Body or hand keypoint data
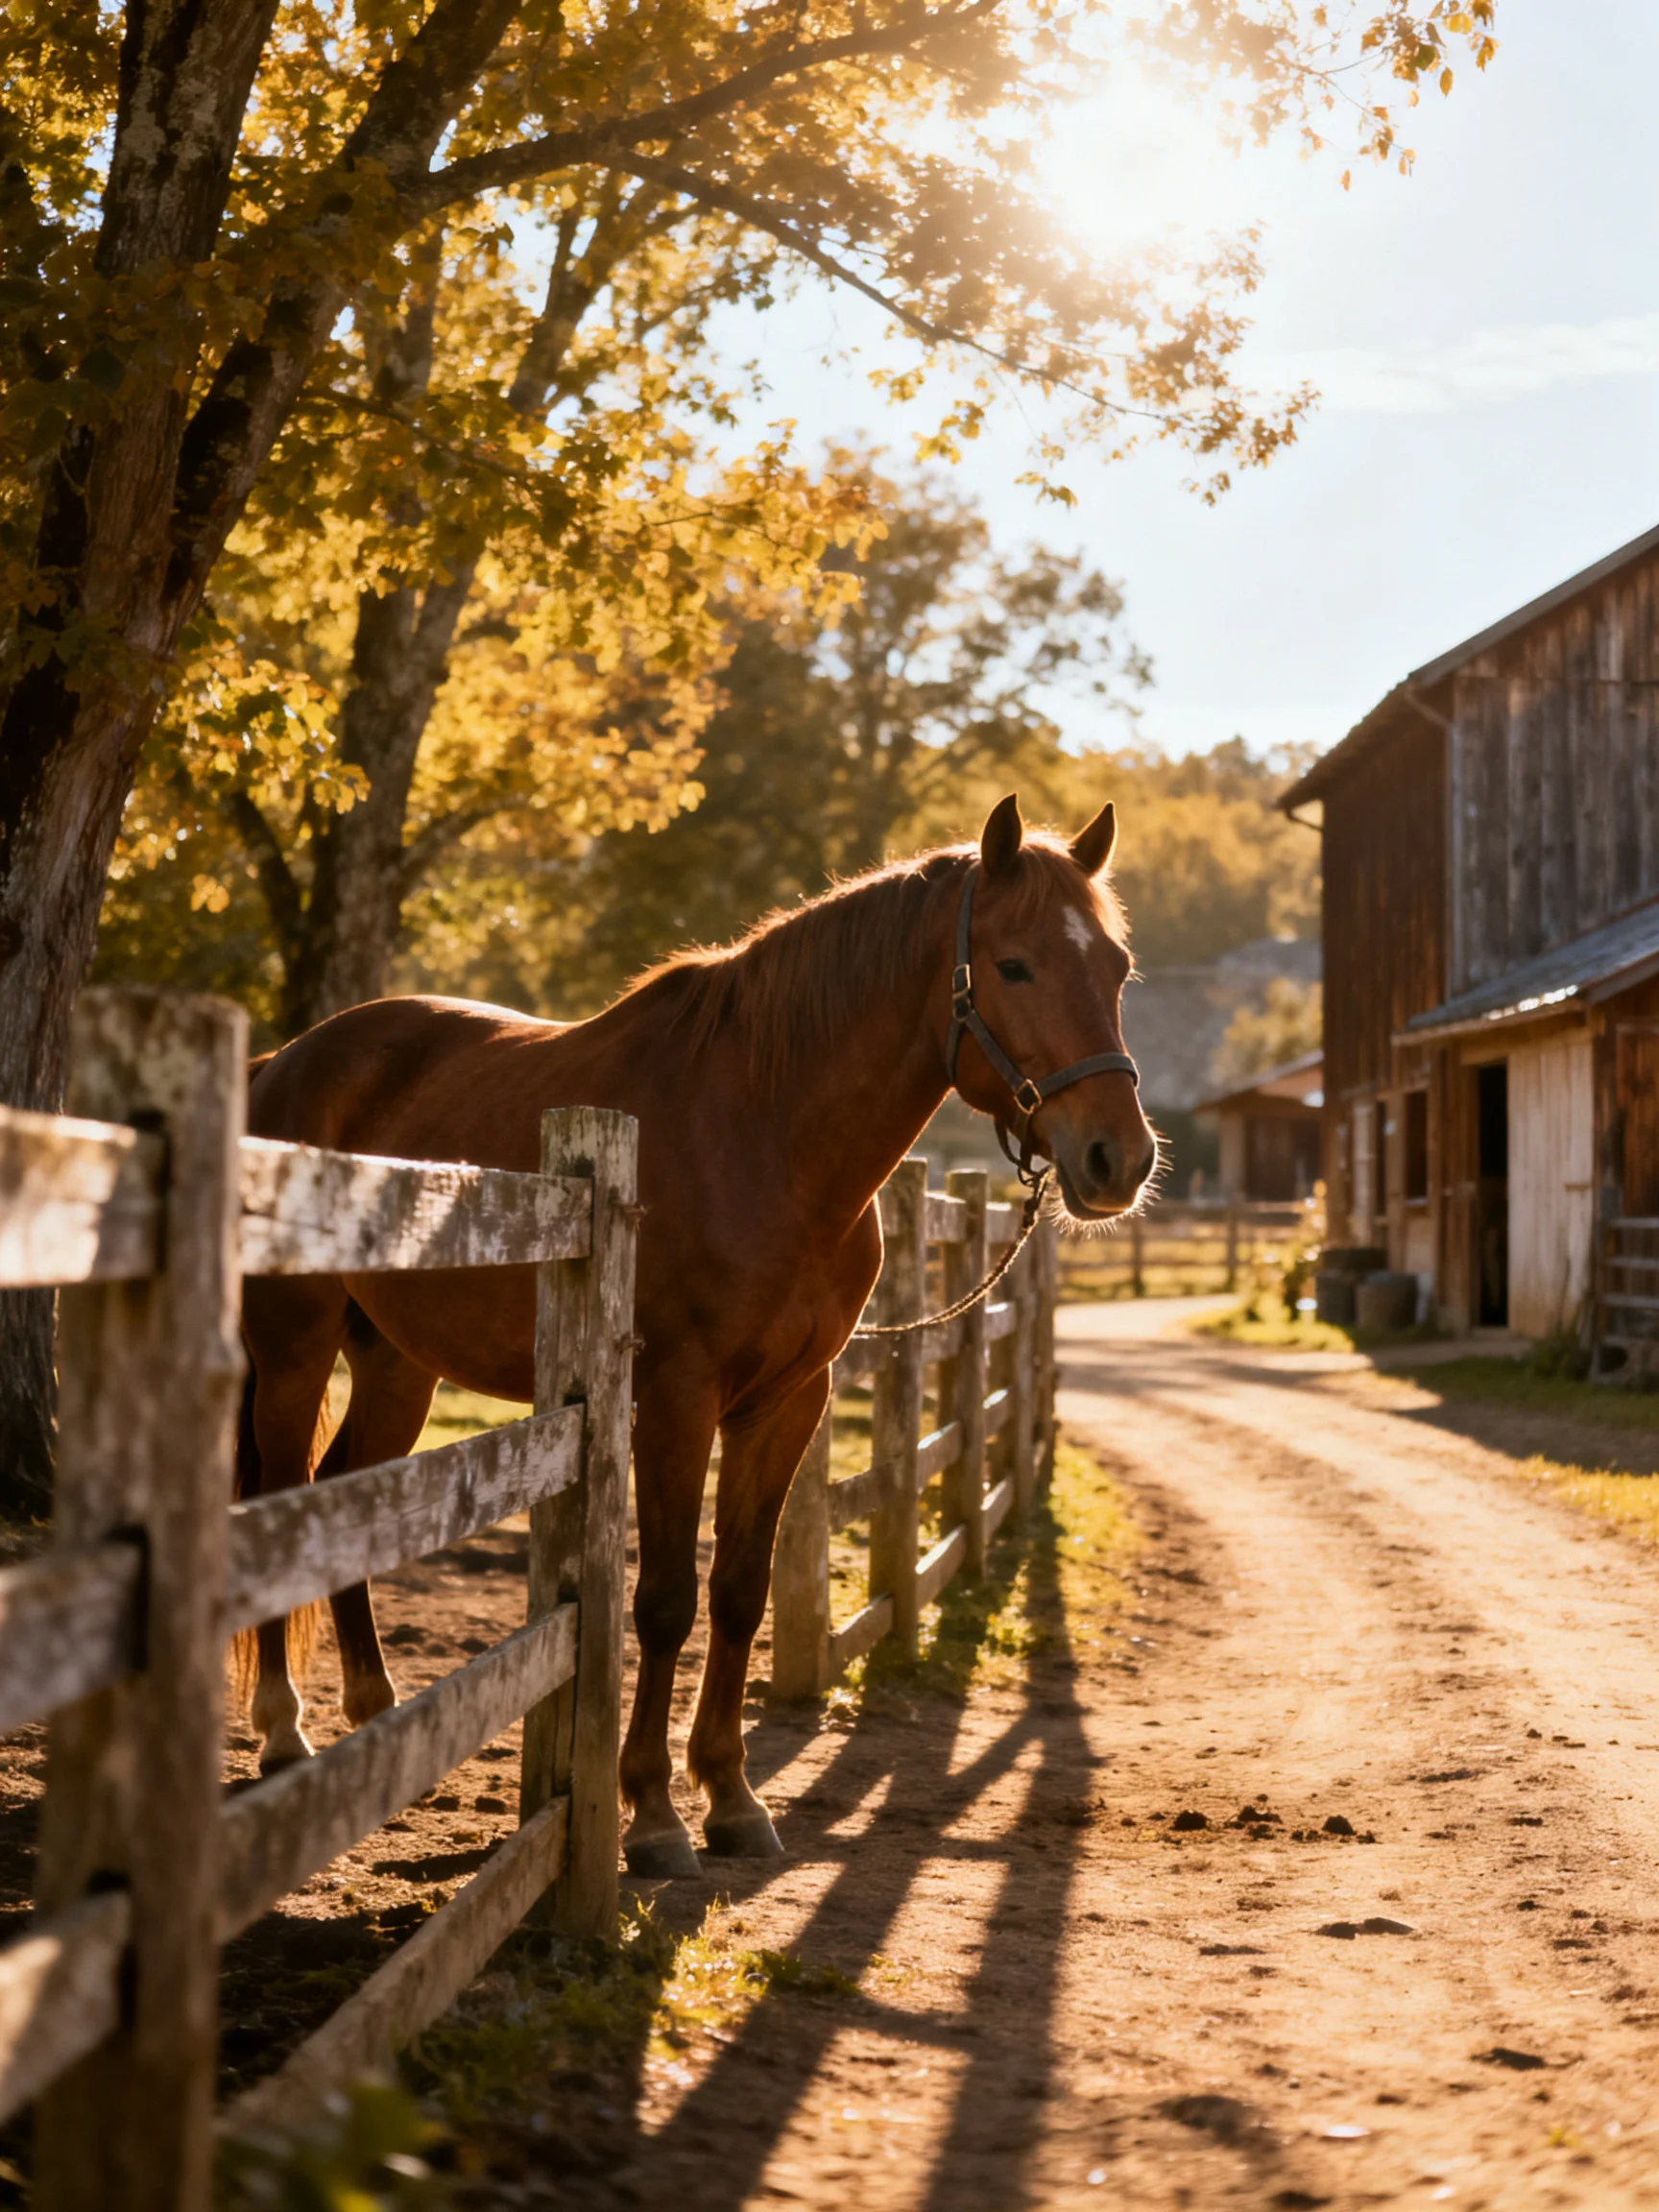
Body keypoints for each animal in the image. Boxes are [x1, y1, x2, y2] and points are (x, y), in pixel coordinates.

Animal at [240, 792, 1156, 1874]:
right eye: (1014, 966)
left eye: (1117, 968)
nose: (1119, 1159)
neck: (765, 1133)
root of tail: (281, 1064)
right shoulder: (677, 1400)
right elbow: (668, 1597)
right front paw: (652, 1813)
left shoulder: (787, 1401)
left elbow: (739, 1590)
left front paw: (731, 1796)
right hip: (293, 1351)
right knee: (281, 1499)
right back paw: (283, 1731)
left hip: (396, 1365)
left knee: (351, 1494)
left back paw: (377, 1717)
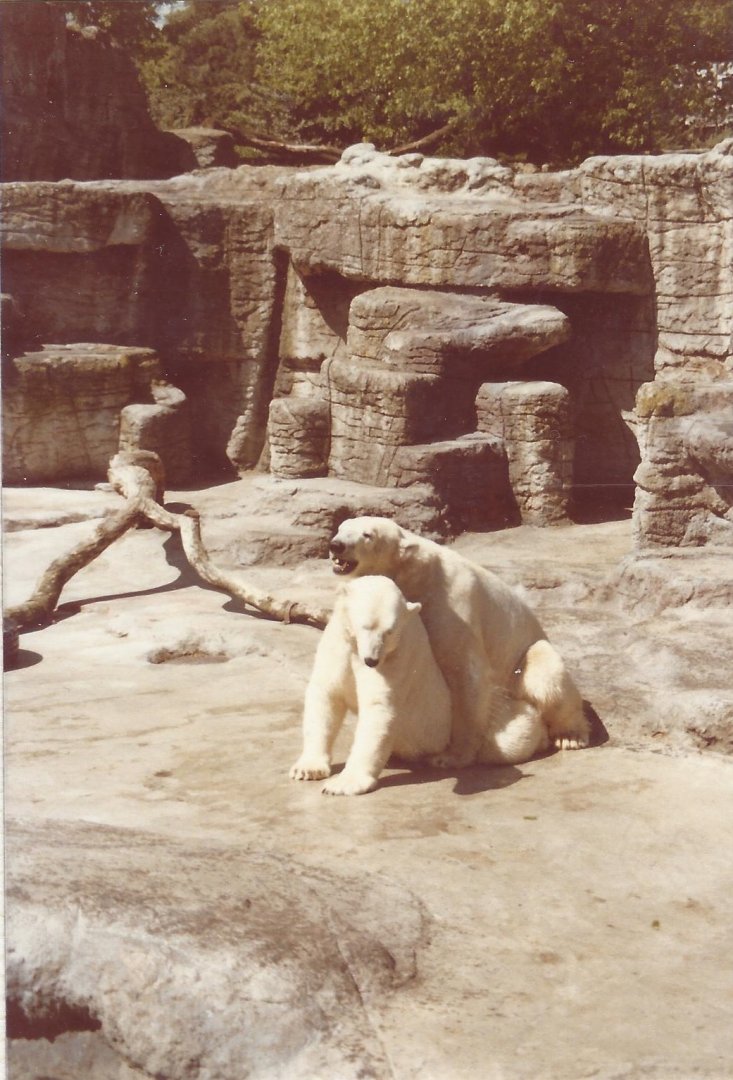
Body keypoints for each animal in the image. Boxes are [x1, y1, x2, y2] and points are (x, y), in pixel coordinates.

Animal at [290, 575, 452, 795]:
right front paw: (308, 769)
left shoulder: (396, 657)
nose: (371, 660)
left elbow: (378, 707)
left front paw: (342, 784)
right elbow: (327, 694)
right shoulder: (339, 644)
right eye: (365, 626)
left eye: (390, 631)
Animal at [327, 516, 589, 769]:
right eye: (341, 527)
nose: (336, 545)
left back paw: (571, 736)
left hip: (521, 670)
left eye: (368, 535)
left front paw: (450, 757)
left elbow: (466, 674)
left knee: (545, 676)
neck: (417, 574)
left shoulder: (451, 607)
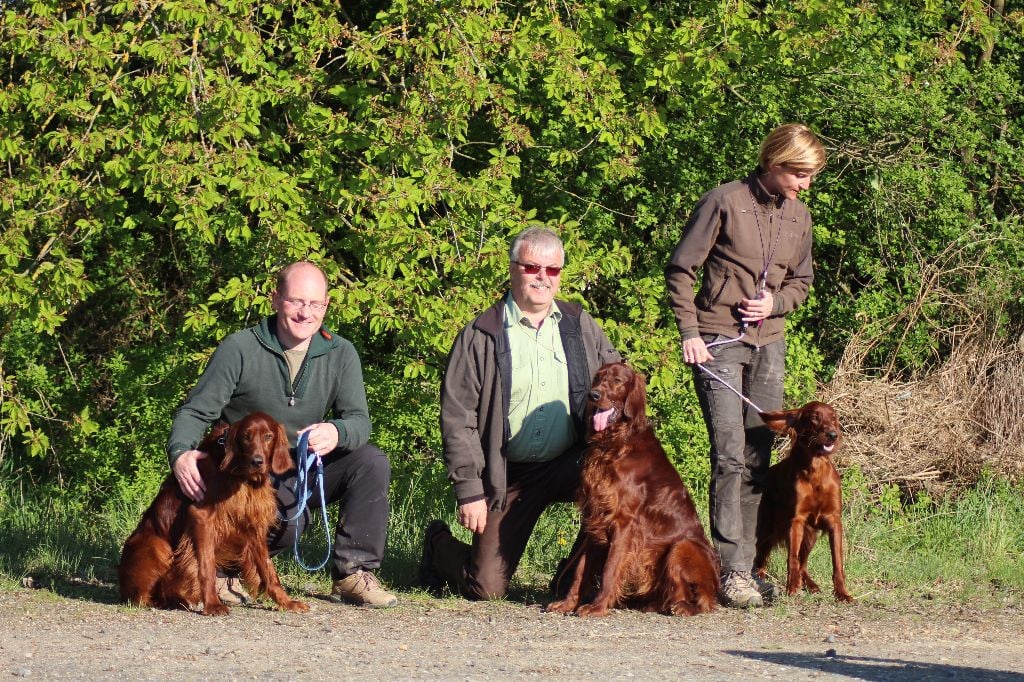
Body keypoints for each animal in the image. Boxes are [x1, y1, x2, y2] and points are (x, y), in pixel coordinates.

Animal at [117, 411, 305, 614]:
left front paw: (286, 602)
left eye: (268, 436)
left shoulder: (253, 522)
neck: (239, 475)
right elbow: (207, 566)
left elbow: (268, 569)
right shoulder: (202, 517)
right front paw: (213, 604)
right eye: (246, 436)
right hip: (157, 546)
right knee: (141, 597)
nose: (257, 461)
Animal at [548, 360, 716, 614]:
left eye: (618, 381)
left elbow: (609, 569)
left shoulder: (623, 522)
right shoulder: (595, 517)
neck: (614, 444)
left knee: (700, 601)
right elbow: (580, 570)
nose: (593, 395)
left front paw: (597, 607)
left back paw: (682, 607)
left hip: (682, 547)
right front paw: (568, 603)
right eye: (598, 378)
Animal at [753, 399, 856, 602]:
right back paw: (760, 576)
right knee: (762, 556)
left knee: (803, 563)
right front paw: (792, 588)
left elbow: (837, 562)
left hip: (810, 535)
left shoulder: (834, 521)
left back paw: (811, 584)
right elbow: (792, 558)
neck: (815, 471)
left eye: (834, 417)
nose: (833, 435)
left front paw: (842, 593)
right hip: (767, 528)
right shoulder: (796, 521)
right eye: (814, 417)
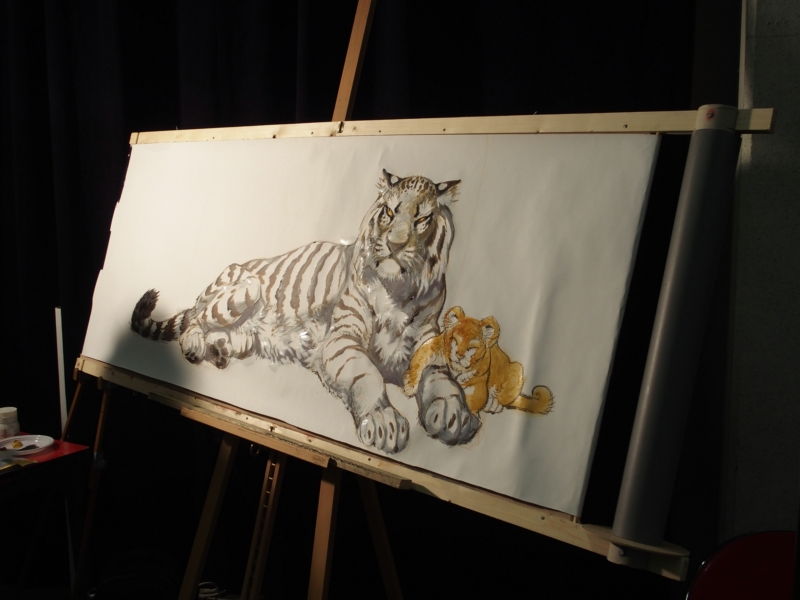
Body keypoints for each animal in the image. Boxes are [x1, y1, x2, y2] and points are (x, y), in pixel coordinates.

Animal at [130, 170, 480, 454]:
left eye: (422, 219)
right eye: (390, 212)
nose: (394, 246)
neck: (399, 291)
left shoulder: (428, 343)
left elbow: (442, 378)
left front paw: (453, 414)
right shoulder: (341, 338)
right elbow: (367, 373)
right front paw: (383, 422)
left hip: (245, 330)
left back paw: (218, 351)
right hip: (246, 288)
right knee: (193, 320)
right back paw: (195, 346)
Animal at [403, 306, 554, 416]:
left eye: (471, 347)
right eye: (455, 340)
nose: (459, 355)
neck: (457, 368)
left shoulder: (477, 388)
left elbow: (472, 402)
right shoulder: (434, 346)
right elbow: (418, 361)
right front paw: (409, 386)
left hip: (517, 369)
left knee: (504, 397)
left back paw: (493, 405)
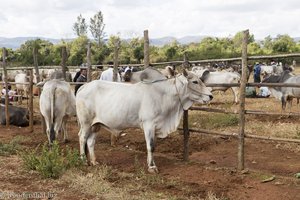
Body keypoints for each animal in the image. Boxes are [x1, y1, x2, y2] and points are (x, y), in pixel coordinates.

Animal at [77, 69, 213, 173]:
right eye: (195, 81)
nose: (210, 96)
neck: (163, 95)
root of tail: (84, 86)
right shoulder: (149, 124)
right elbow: (150, 146)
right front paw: (152, 167)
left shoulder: (155, 126)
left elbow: (153, 146)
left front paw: (149, 163)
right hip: (86, 123)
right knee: (82, 138)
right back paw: (83, 161)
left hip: (96, 125)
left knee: (90, 141)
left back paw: (94, 161)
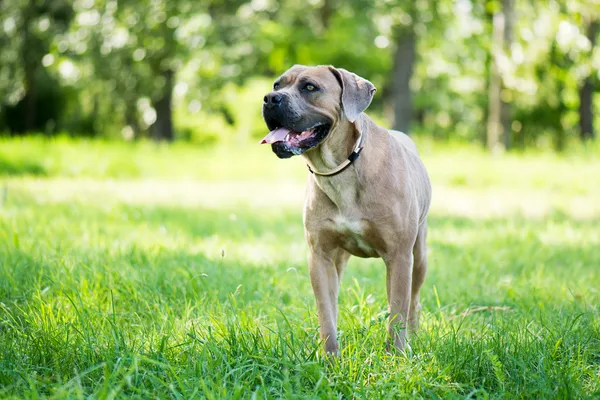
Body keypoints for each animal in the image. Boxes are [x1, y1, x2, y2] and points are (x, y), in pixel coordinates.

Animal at [260, 64, 428, 354]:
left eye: (310, 87)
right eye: (277, 85)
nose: (270, 99)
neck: (340, 169)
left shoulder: (399, 256)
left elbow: (398, 311)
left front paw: (395, 355)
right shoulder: (320, 256)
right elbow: (326, 310)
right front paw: (329, 354)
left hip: (419, 256)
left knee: (413, 301)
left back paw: (413, 338)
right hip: (339, 259)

> _WHAT IS EXPECTED_:
Restate word for word the entries above, starting at the line with "left hip: (682, 547)" and ending at the line with "neck: (815, 471)", inclusive, and no others.

> _ANSWER SPACE_:
left hip: (682, 547)
right front paw: (568, 603)
right eye: (598, 378)
Animal at [753, 399, 856, 602]:
right back paw: (760, 576)
right knee: (762, 556)
left knee: (803, 563)
right front paw: (792, 588)
left elbow: (837, 562)
left hip: (810, 535)
left shoulder: (834, 521)
left back paw: (811, 584)
right elbow: (792, 558)
neck: (815, 471)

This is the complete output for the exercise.